No matter how jaded I think I’ve gotten, no matter how sure I am that I’ve seen it all, something is bound to come along to throw me for a loop. This time it’s Lucy Ferriss’s latest Lingua Franca post. I’ve long been accustomed to hearing things like “He gave it to John and I”; I used to make the common mistake of thinking it was hypercorrection before it was explained to me that it was a special case of coordinate construction (see Philipp S. Angermeyer and John Victor Singler, “The case for politeness: Pronoun variation in co-ordinate NPs in object position in English,” Language Variation and Change 15, July 2003, pp 171-209; abstract). But Ferriss takes us all the way down the slippery slope from that to Colin Powell’s “I’ll be voting for he and for Vice President Joe Biden” to… well, I’ll let her tell it:
Which brings us to this week. Although I’ve given examples from public figures, my attention on a daily basis goes to my students. And for reasons I haven’t investigated, this past week I received two student stories with new examples of the nominative pronoun used in the objective position. The first wrote, “I didn’t think I was in love with he, but I couldn’t be sure.” The second wrote, “For they, it wasn’t that important.” No coordinator in either example. And then, at a social gathering, I overheard a woman say, “She gave it to I—I mean to me—oh, I don’t know any more.”

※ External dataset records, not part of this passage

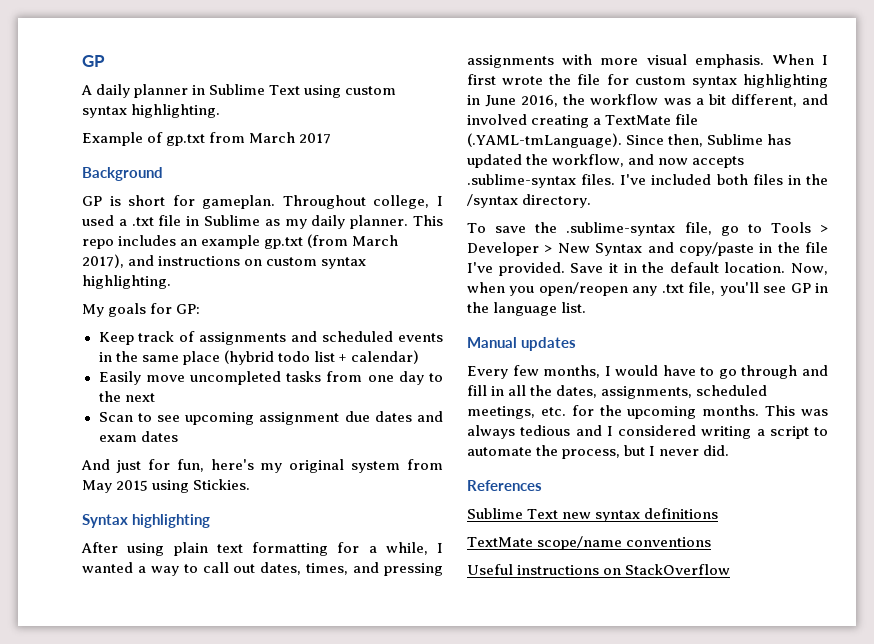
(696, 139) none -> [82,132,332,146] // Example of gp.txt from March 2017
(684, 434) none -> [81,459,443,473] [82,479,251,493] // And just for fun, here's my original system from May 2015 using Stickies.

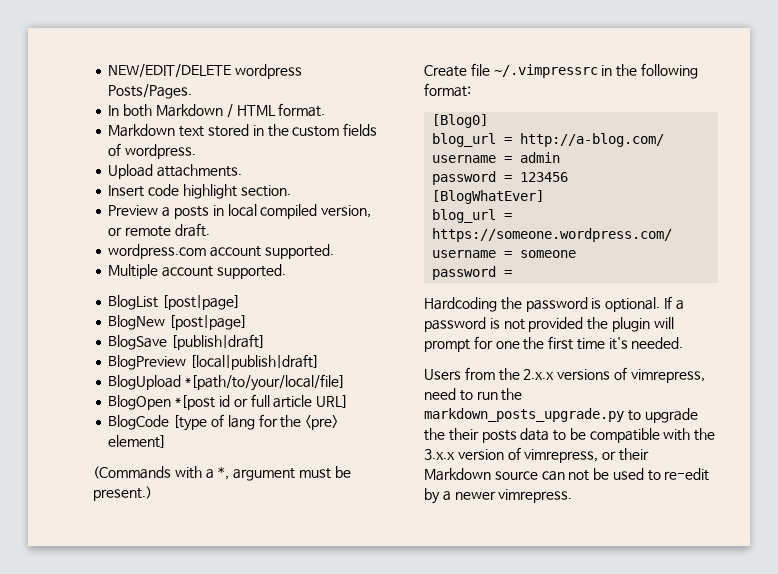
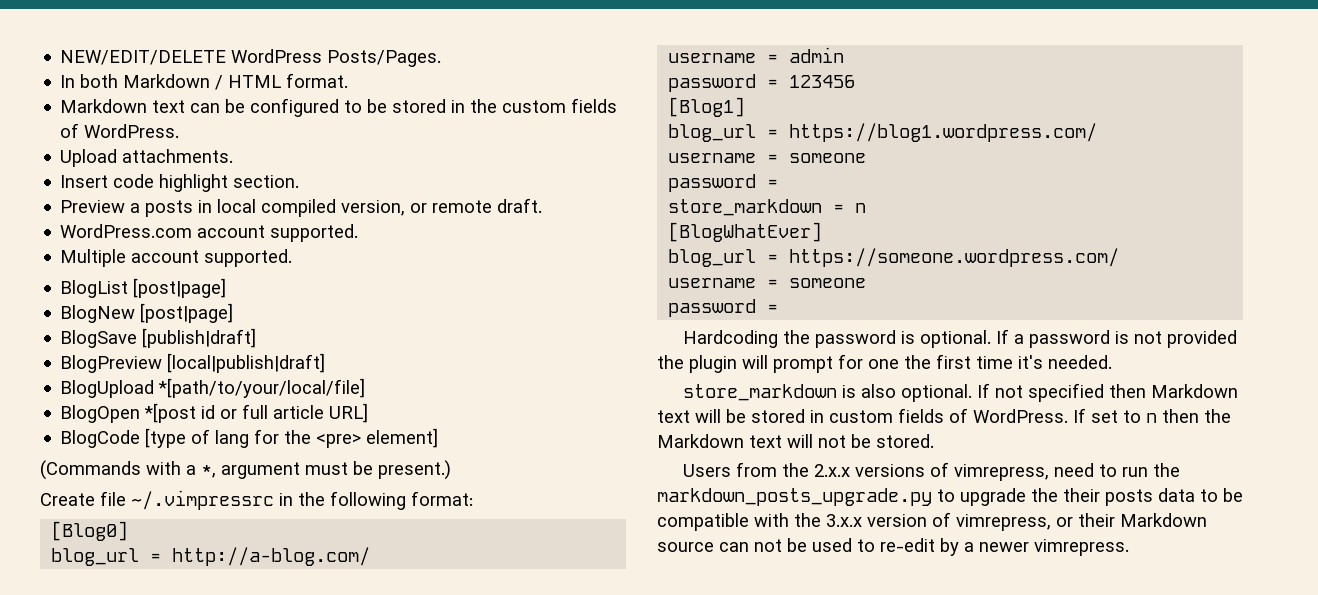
[235,64,303,79] wordpress -> [231,49,323,63] WordPress
(205, 131) none -> [190,98,388,117] can be configured to be
[125,144,197,159] wordpress. -> [84,124,180,138] WordPress.
[108,244,207,259] wordpress.com -> [60,224,193,238] WordPress.com
(569, 177) none -> [668,97,746,117] [668,123,1098,142] [668,153,867,163] [668,174,779,192] [668,199,867,216] // [Blog1] // blog_url = https://blog1.wordpress.com/ // username = someone // password = // store_markdown = n
(684, 343) none -> [683,383,1239,402] [657,408,1231,423] [657,434,934,448] // store_markdown is also optional. If not specified then Markdown text will be stored in custom fields of WordPress. If set to n then the Markdown text will not be stored.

I never in a million years would have guessed that native speakers of English, in my lifetime, would be confused as to whether to say “She gave it to I” or “She gave it to me.” Language change can happen fast!
(I think we can take it as read that this is not acceptable English and will not be acceptable English in the foreseeable future; I realize many readers of this post will have the automatic bristling “see, it’s all going to hell” reaction, but frankly that’s not a very interesting reaction even if it’s harmless and inevitable.)